Caligula, la véritable histoire étant présenté dans une version la plus complète possible, le film, quand on le regarde en v.o., passe allègrement d’une langue à l’autre, de l’italien à l’anglais, d’une couleur affadie à une autre mieux travaillée, et l’on se dit qu’il est le résultat d’une longue recherche pour réussir à réunir toutes les scènes coupées ici ou là au gré des censures des différents pays où il a été distribué.
Après cette heureuse découverte, on était en droit d’attendre avec plus d’appréhension Porno Holocaust (1981) qui appartient à la période dominicaine de D’Amato, avec des films tels que Sesso nero et Orgasmo nero, précédentes livraisons de Bach Films.

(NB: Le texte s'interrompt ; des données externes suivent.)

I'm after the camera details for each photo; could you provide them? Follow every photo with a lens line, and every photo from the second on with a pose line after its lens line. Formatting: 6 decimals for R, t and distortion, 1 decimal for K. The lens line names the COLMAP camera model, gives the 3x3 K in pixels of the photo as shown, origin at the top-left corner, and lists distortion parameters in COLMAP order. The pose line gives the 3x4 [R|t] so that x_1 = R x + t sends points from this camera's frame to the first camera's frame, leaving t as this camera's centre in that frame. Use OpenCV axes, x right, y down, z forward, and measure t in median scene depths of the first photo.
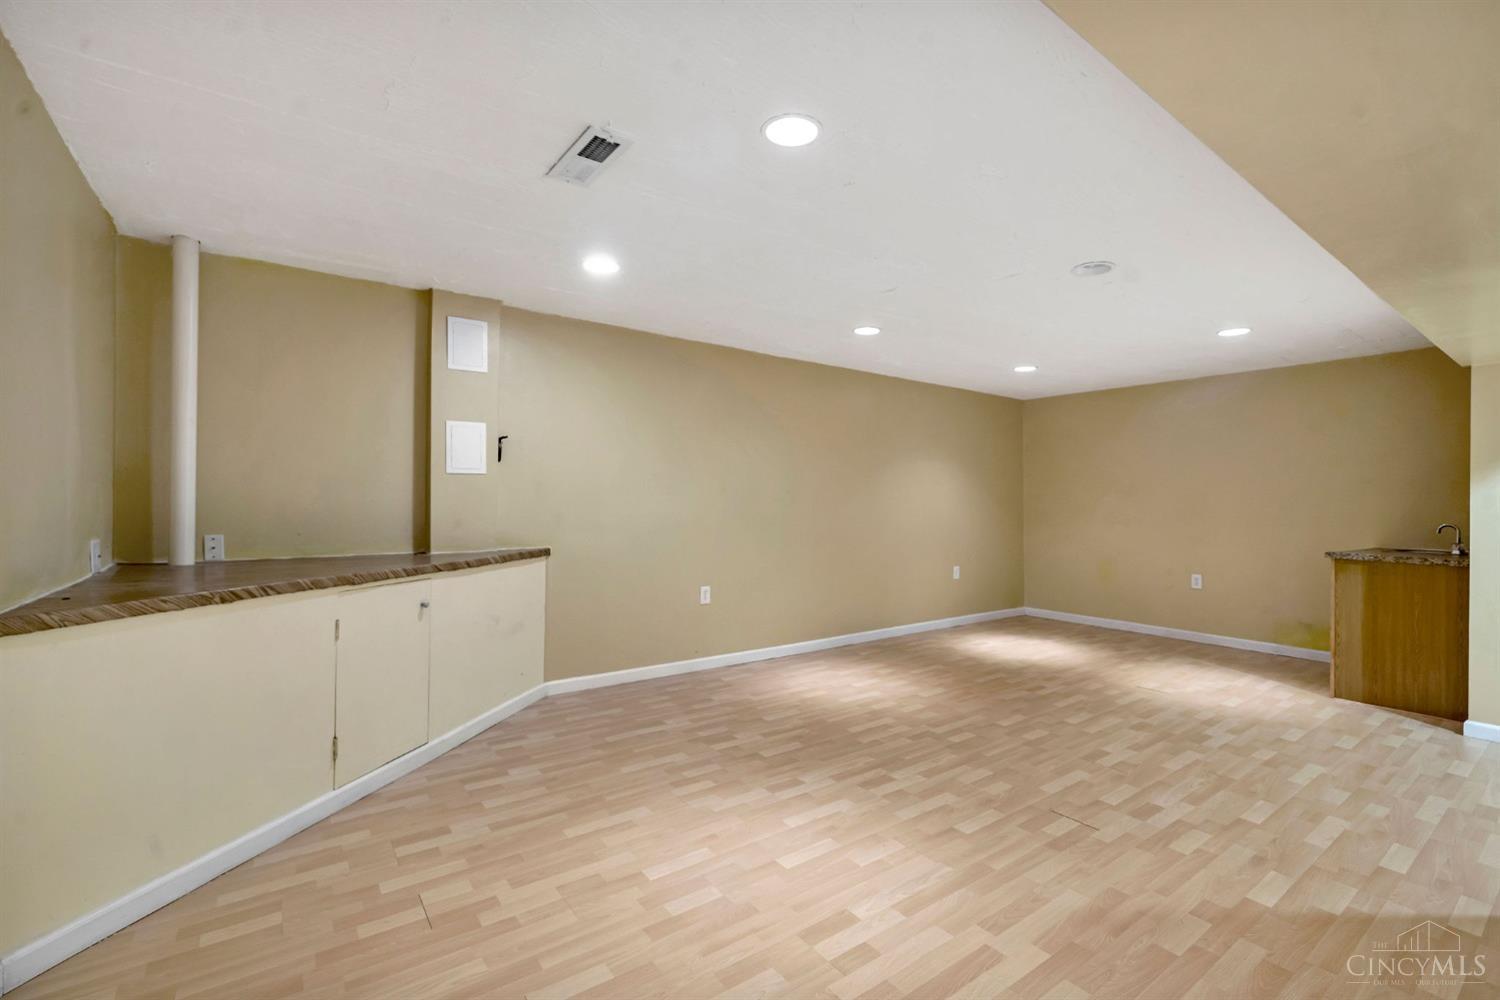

Comme pour Sesso nero, le scénario de Porno Holocaust est dû, sous le nom de Tom Salina, à Luigi Montefiori qui, sous un autre pseudonyme, celui de George Eastman, est la vedette des plus grands succès de D’Amato : Anthropophagous et Horrible, tous deux également disponibles chez Bach Films.
Et , de la même manière que la plupart des sujets tournés par D’Amato en République dominicaine, Porno Holocaust rend hommage, dès ses premières images, au peuple de l’île, à ses rues et ses paysages. Jusqu’à utiliser des amateurs du cru en figurants de séquences hard, dont les regards caméra ne trompent pas. Et l’on retrouve au générique du film Mark Shannon, Annj Goren et Lucia Ramirez, tous trois déjà présents dans Sesso nero et Orgasmo nero.

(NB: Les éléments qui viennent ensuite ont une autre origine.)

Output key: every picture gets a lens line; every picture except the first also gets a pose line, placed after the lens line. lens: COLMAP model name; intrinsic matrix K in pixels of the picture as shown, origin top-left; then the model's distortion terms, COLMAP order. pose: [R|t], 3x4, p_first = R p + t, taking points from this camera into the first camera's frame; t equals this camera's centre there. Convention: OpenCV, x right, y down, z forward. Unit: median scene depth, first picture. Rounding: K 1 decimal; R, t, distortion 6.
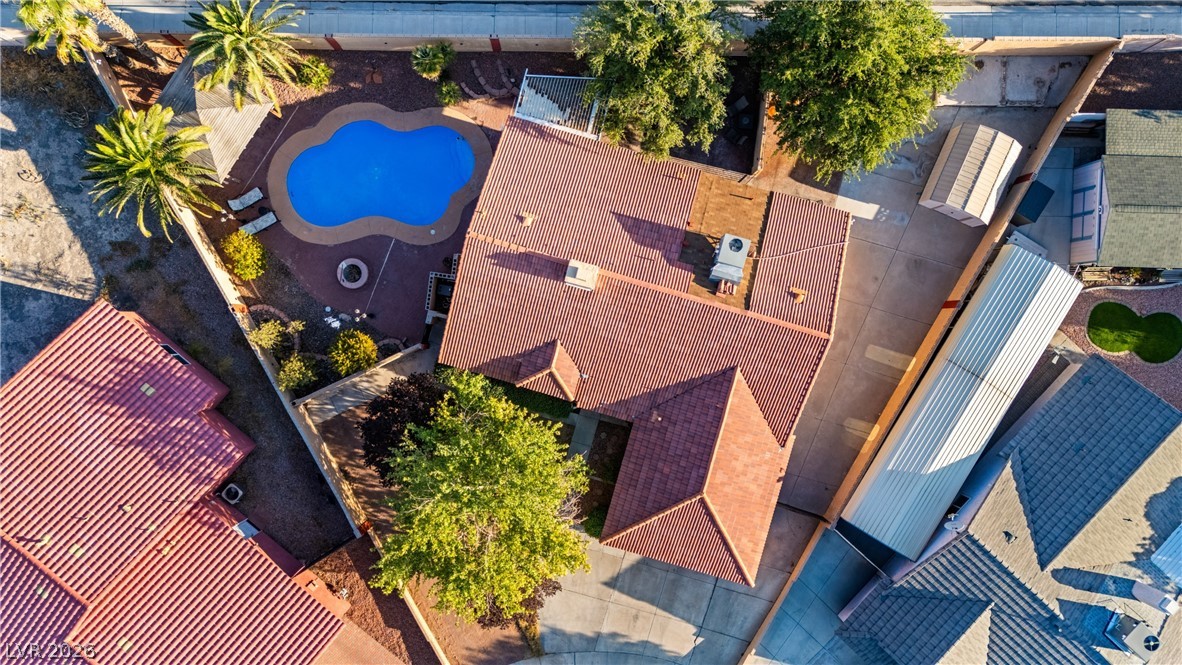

Après sa balade dans les rues de la capitale, Mark Shannon, capitaine d’un bateau, va à la rencontre des scientifiques qu’il doit emmener sur une île où ont eu lieu des essais nucléaires. Parmi eux, a-t-il précisé à son matelot, trois femmes. Et ce sont justement elles qu’il retrouve en bikini au bord d’une piscine : Dirce Furnari, Annj Goren et Lucia Ramirez. Shannon a beau leur demander si elles sont biologistes, elles lui font chuter le moral en déclinant leur titre de physicienne nucléaire ou mathématicienne. On aimerait d’ailleurs bien connaître quelles facultés forment un tel cheptel de scientifiques.

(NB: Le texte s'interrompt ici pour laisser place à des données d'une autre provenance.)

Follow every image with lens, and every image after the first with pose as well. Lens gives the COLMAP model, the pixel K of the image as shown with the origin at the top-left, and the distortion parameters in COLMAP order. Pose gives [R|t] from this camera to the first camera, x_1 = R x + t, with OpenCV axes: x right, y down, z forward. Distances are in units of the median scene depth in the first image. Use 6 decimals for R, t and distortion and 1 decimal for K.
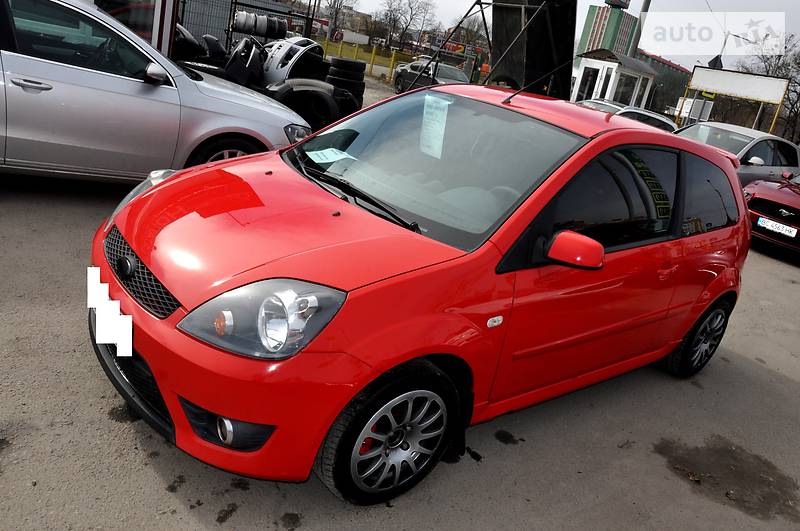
lens RADIAL K [[624.0, 0, 399.6], [0, 624.0, 265.1], [0, 0, 1]] dist [-0.160801, 0.126172]
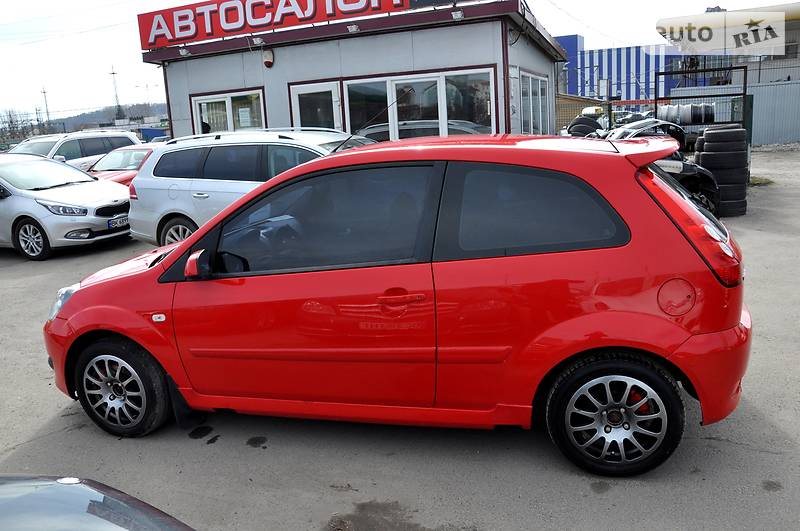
lens RADIAL K [[624.0, 0, 399.6], [0, 624.0, 265.1], [0, 0, 1]] dist [-0.160801, 0.126172]
pose [[0.563016, -0.062822, -0.824055, 1.597739], [-0.092848, 0.985986, -0.138603, 0.114137], [0.821214, 0.154548, 0.549293, 0.683150]]
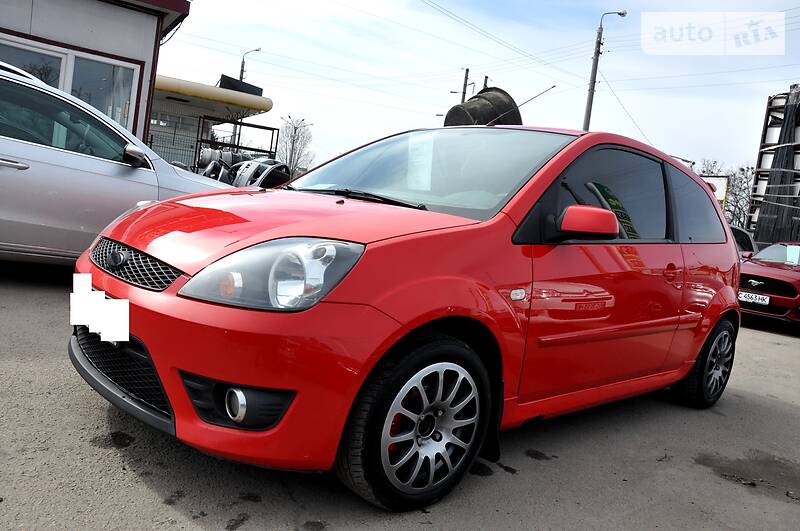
lens RADIAL K [[624.0, 0, 399.6], [0, 624.0, 265.1], [0, 0, 1]] dist [-0.160801, 0.126172]
pose [[0.995208, -0.073194, 0.064838, -0.082864], [0.086482, 0.968300, -0.234340, 0.254753], [-0.045630, 0.238824, 0.969990, 0.088909]]
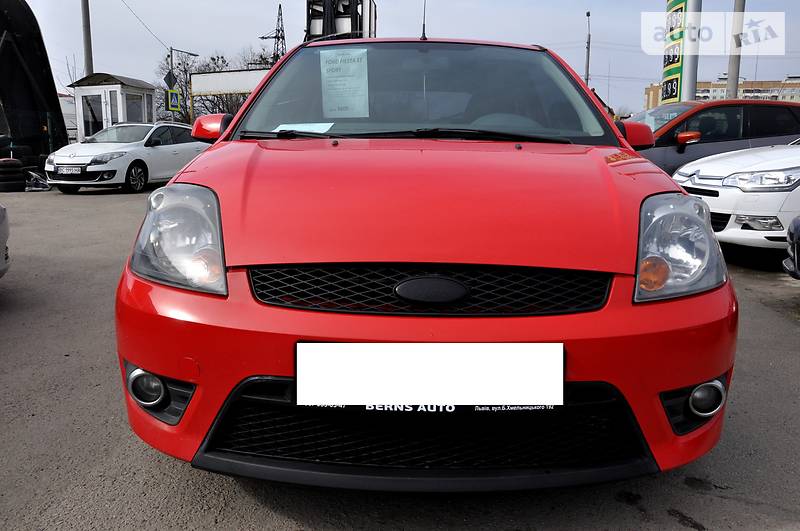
lens RADIAL K [[624.0, 0, 399.6], [0, 624.0, 265.1], [0, 0, 1]] dist [-0.160801, 0.126172]
pose [[0.625926, -0.340968, 0.701397, -0.834193], [0.375072, 0.920133, 0.112587, -0.090831], [-0.683767, 0.192604, 0.703823, 0.595292]]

La mise en bouche mollement pornographique, sans grande invention, est suivie par le départ dans l’île. Le film va pouvoir commencer véritablement. D’un point de vue étreintes, on n’aura rien de mieux que l’amour à la plage, aou cha-cha-cha. En revanche, le monstre — car il y a bien sûr un monstre sur cette île déserte, un Vendredi pour qui ce n’est pas tous les jours dimanche — vient secouer un petit peu de sa torpeur un scénario qui avait tendance à s’assoupir. On retrouve là le D’Amato qui aime souligner l’action d’un détail cru, tel le sang qui fait tache sur le corps nu d’une jeune femme violée. Et qui ajoute toujours une note psychologique pour épaissir ses personnages. Ici, cela concernera bien sûr le monstre, dont on apprendra le prénom et aussi le pourquoi de sa présence. Mais également la scientifique jouée par Lucia Ramirez. Cette dernière, une habituée des films de D’Amato tournés en République dominicaine, n’a sans doute pas le port aussi altier que la splendide Laura Gemser mais possède non seulement la beauté adéquate pour jouer ce genre de rôle mais aussi une tristesse dans le regard dont le cinéaste sait se servir. En principe, dans les pornos, les femmes sont là pour se déshabiller et passer à l’acte le plus rapidement possible, sans être jugées par la caméra. Or, ici, D’Amato fait la différence entre les filles faciles (Furnari et Goren) et Lucia Ramirez qui, même si elle se livre à des activités similaires, le fait avec beaucoup plus de retenue. Et D’Amato sait filmer la douceur d’un regard, sa détresse aussi, et cette lassitude désespérée dont fait preuve Lucia ici mais aussi, encore plus, dans Orgasmo nero.
Jean-Charles Lemeunier
Caligula, la véritable histoire et Porno Holocaust sortis en DVD chez Bach Films le 4 avril 2016.